On October 18, 1921, the Be 4/7 12501 was accepted by the SBB and immediately deployed for scheduled test runs between Bern and Thun. At the end of December 1921, it was moved for testing on the Gotthard Railway. The objective was to prove that it was equivalent to the Be 4/6 in terms of performance. During these tests, it accelerated a test train with a 300-tonne trailer load from a standstill to 50 km/h within two minutes.

Delivery of all six locomotives was completed in mid-1922. At that time, all locomotives were stationed at the Bern depot. Their career on the Gotthard began in May 1923 from the Erstfeld depot.

The locomotives were very popular with the train crews because they ran extremely smoothly compared to the bumpy Be 4/6. Therefore, all six locomotives were usually used in scheduled operations.

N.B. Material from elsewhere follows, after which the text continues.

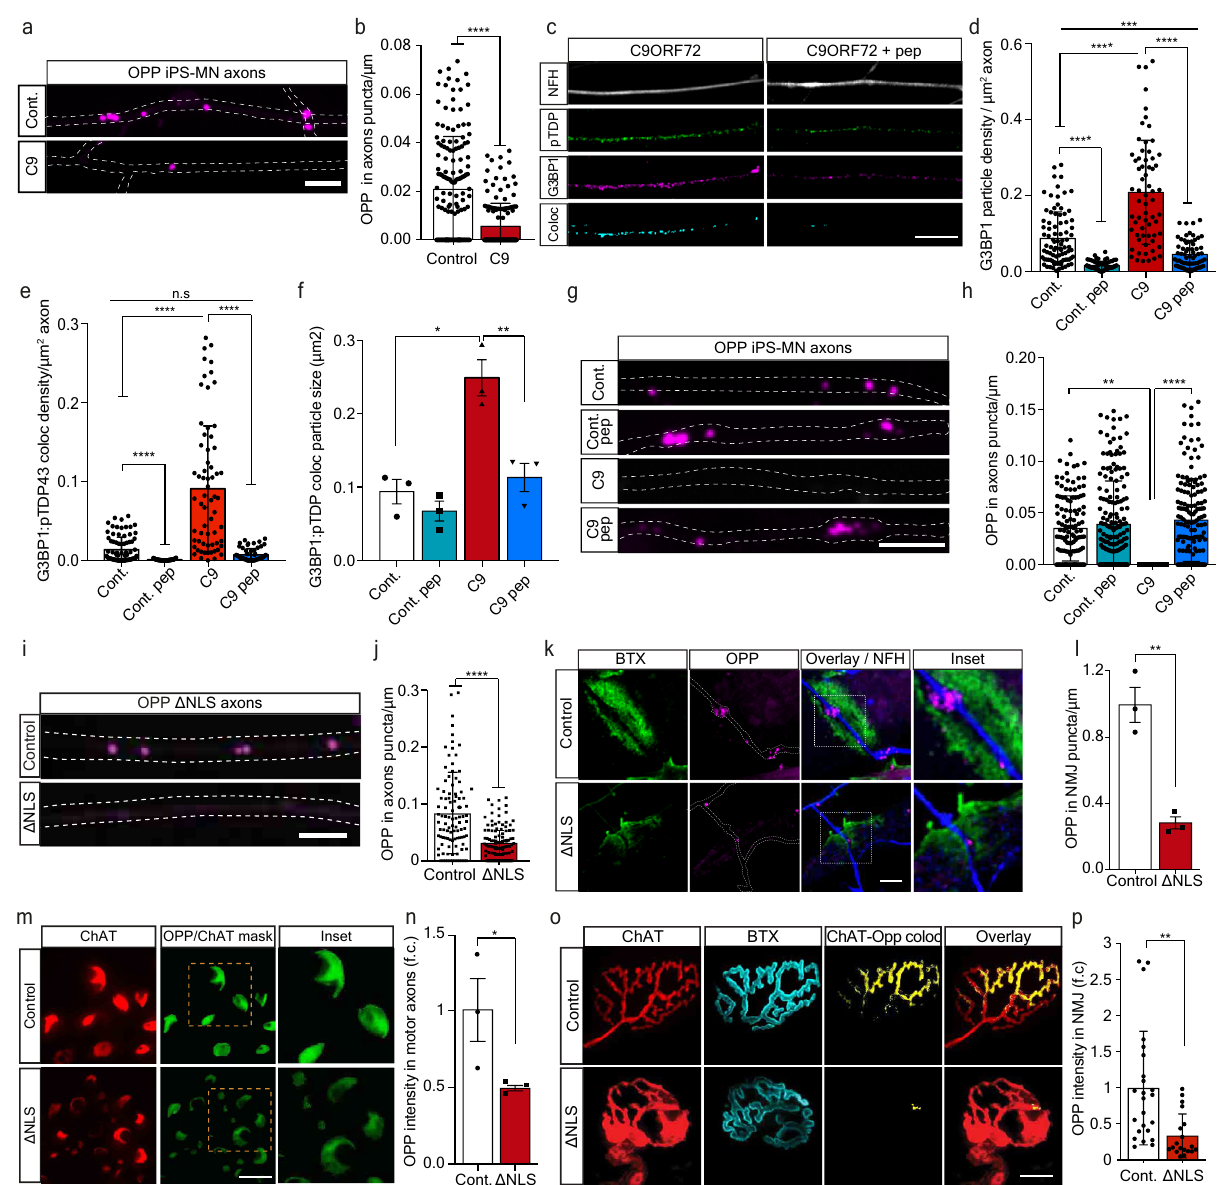
Fig. 3 TDP-43 mediated formation of axonal condensates reduces Local Synthesis in MN axons and NMJs. a Images and b quanti fi cation of OPP puncta density in C9ORF72 or control iPS-MN axons. Scale bar = 5 µ m. n = 159,144 axons. Data are presented as mean values ± SD. Unpaired- t -test, two-sided **** p < 0.0001. c Images and d – f quanti fi cation of NFH, pTDP-43 and G3BP1 and their colocalization in C9ORF72 iPS-MN axons either treated or not with G3BP1 peptide. Quanti fi cations of G3BP1 particle density ( d ), G3BP1-pTDP-43 coloc-particle density ( e ) and G3BP1-pTDP-43 coloc-particle size ( f ) from C9ORF72 and control iPS-MN axons, either treated or not with G3BP1 peptide. Scale bar = 10 µ m. n ( d and e ) = 91,71,65,68 axons, n ( f ) = 3 repeats, each over 1000 particles. Data are presented as mean values ± SD. One-way-ANOVA with Holm-Sidak correction. * P = 0.0151,** P = 0.0074, *** P = 0.0005, **** p < 0.0001. g Images and h quanti fi cation of OPP puncta density from C9ORF72 and control iPS-MN axons either treated or not with G3BP1 peptide. Scale bar = 5 µ m. n = 130,71,193,173 axons. Data are presented as mean values ± SD. One-way-ANOVA with Holm-Sidak correction. ** P = 0.094, **** p < 0.0001. i Images and j quanti fi cation of OPP puncta density in control or Δ NLS MN axons. Scale bar = 5 µ m. n = 100,112 axons. Data are presented as mean values± SD. Unpaired- t -test, two-sided. **** p < 0.0001. k Images and l quanti fi cation of OPP puncta density in in-vitro NMJs from control or Δ NLS co-cultures. BTX indicates post-synapse, NFH indicates pre-synapse. Scale bar = 5 µ m. n = 3 independent repeats. Data are presented as mean values ± SEM. Unpaired- t -test, two-sided. ** P = 0.0031. m Images and n quanti fi cation of OPP-labeled sciatic nerve sections from TDP Δ NLS ChAT::tdTomato or control ChAT::tdTomato mice. Scale bar = 10 µ m. Data are presented as mean values± SEM. n = 3,3 mice. Unpaired- t -test, one-sided. * P = 0.0364. o Images and p quanti fi cation of pre-synaptic OPP in NMJs from TDP Δ NLS ChAT::tdTomato or control ChAT::tdTomato mice. Scale bar = 10 µ m. Data are presented as mean values ± SD. n = 24,19 NMJs, from 3,3 mice. Unpaired- t -test, two-sided. ** P < 0.0044. f.c stands for Fold Change. Source data are provided as a Source Data fi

When the first SBB Ae 4/7s appeared on the Gotthard in May 1928, the Be locomotives were gradually relocated to other services, such as through the Simplon Tunnel and in the Simplon pre-tensioning and pusher service from Domodossola to Iselle. They also hauled individual freight trains from Domodossola to Brig to Domodossola.

A notable maintenance problem was the replacement of the locomotive's batteries, located behind the driver's cab. They had to be lifted by a crane onto a trolley that passed them through a wall hatch into position.

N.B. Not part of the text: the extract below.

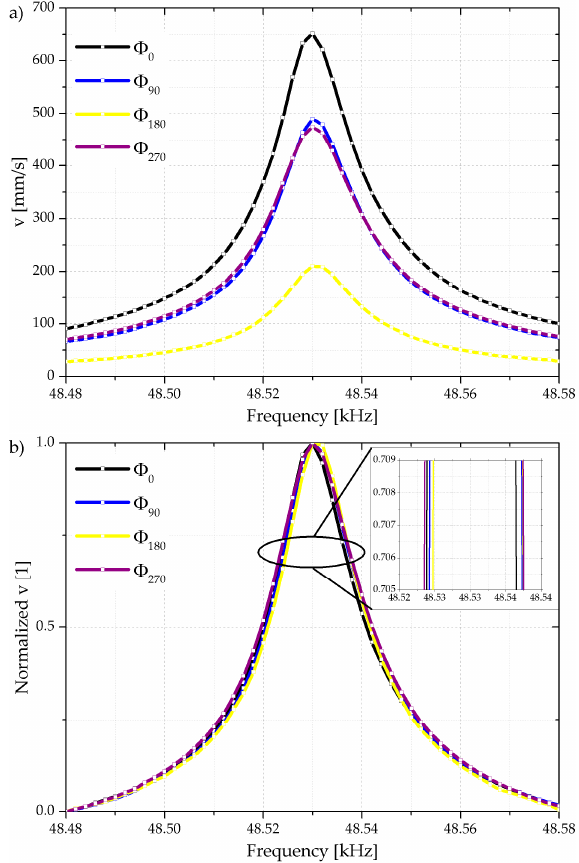
Figure 6. Selected examples of optically measured absolute velocity ( a ) and normalized velocity profiles measured at the cantilever tip ( b ) as a function of cantilever actuation phase shifts ranging from 0° to 270° with respect to the shaker actuation. The inserted lines represents a phase shift of 0°, 90°, 180°, and 270° and serve as guide to the eyes.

Be 4/7 12503 was the first of its series to be retired in March 1966 due to serious traction motor damage. Their final routine scheduled use was in 1967. Some found use through 1969 as stationary transformers for the supply of 220 volts in substations.

Number 12502 was retired in June 1968 after a traction motor failure. It was followed by number 12501 after a fire.

The remaining three Be 4/7s were taken out of service in the spring of 1976. After running over 4 million km, number 12504 remained in service at SBB Historic as a largely restored example. Number 12506 was also retired after a stay at the Swiss Museum of Transport in Lucerne until November 1978.

==Legacy==

The Be 4/7 was SBB's first locomotive with drive axles powered by individual motors.
The decision to purchase additional, rod-driven Be 4/6s over the Be 4/7 was made because the SBB was under time pressure, and the single-axle drive had not been tested at the time of the Gotthard locomotive reorder. Later, the Ae 3/6^{I} and Ae 3/5 / Ae 3/6^{III} would prove the viability of the design and rod-driven locomotives would disappear. That the locomotives would subsequently prove their worth could not have been foreseen at the time of the reorder.

Apart from all their advantages, the greatest weakness of the locomotives was the quill drive coil springs, which frequently broke. Therefore, from 1930 to 1934, experiments were carried out on locomotive 12501 with a Winterthur universal drive from Maschinenfabrik Oerlikon on two of the four driving axles. It did not lead to a lower spring failure rate, so was abandoned. In the 1950s, the quill drive springs on all locomotives were replaced with rubber bushings. These adjustments were also made to the Ae 3/5 and the Ae 3/6^{III}.